§ **Assigned task**
Reproduce exactly, and nothing but, the lines between the one with "során a vízáramlás szabályozására" and the end of the entries, both ends included.

== Recorded data ==

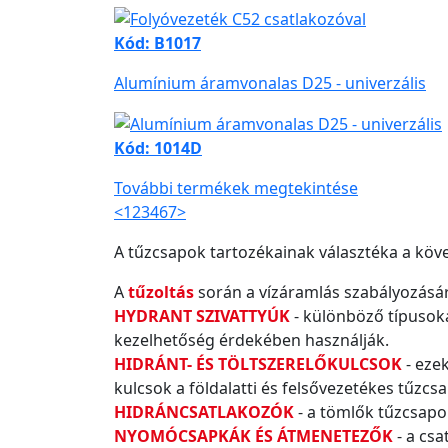
Kód: B1017
Alumínium áramvonalas D25 - univerzális
Kód: 1014D
További termékek megtekintése
<
1
2
3
4
6
7
>
A tűzcsapok tartozékainak választéka a köv
A
tűzoltás
során a vízáramlás szabályozására
HYDRANT SZIVATTYÚK
- különböző típusoka
kezelhetőség érdekében használják.
HIDRÁNT- ÉS TÖLTSZERELŐKULCSOK
- eze
kulcsok a földalatti és felsővezetékes tűz
HIDRÁNCSATLAKOZÓK
- a tömlők tűzcsapo
NYOMÓCSAPKÁK ÉS ÁTMENETEZŐK
- a csa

===

§ **Task answer**
során a vízáramlás szabályozására
HYDRANT SZIVATTYÚK
- különböző típusoka
kezelhetőség érdekében használják.
HIDRÁNT- ÉS TÖLTSZERELŐKULCSOK
- eze
kulcsok a földalatti és felsővezetékes tűz
HIDRÁNCSATLAKOZÓK
- a tömlők tűzcsapo
NYOMÓCSAPKÁK ÉS ÁTMENETEZŐK
- a csa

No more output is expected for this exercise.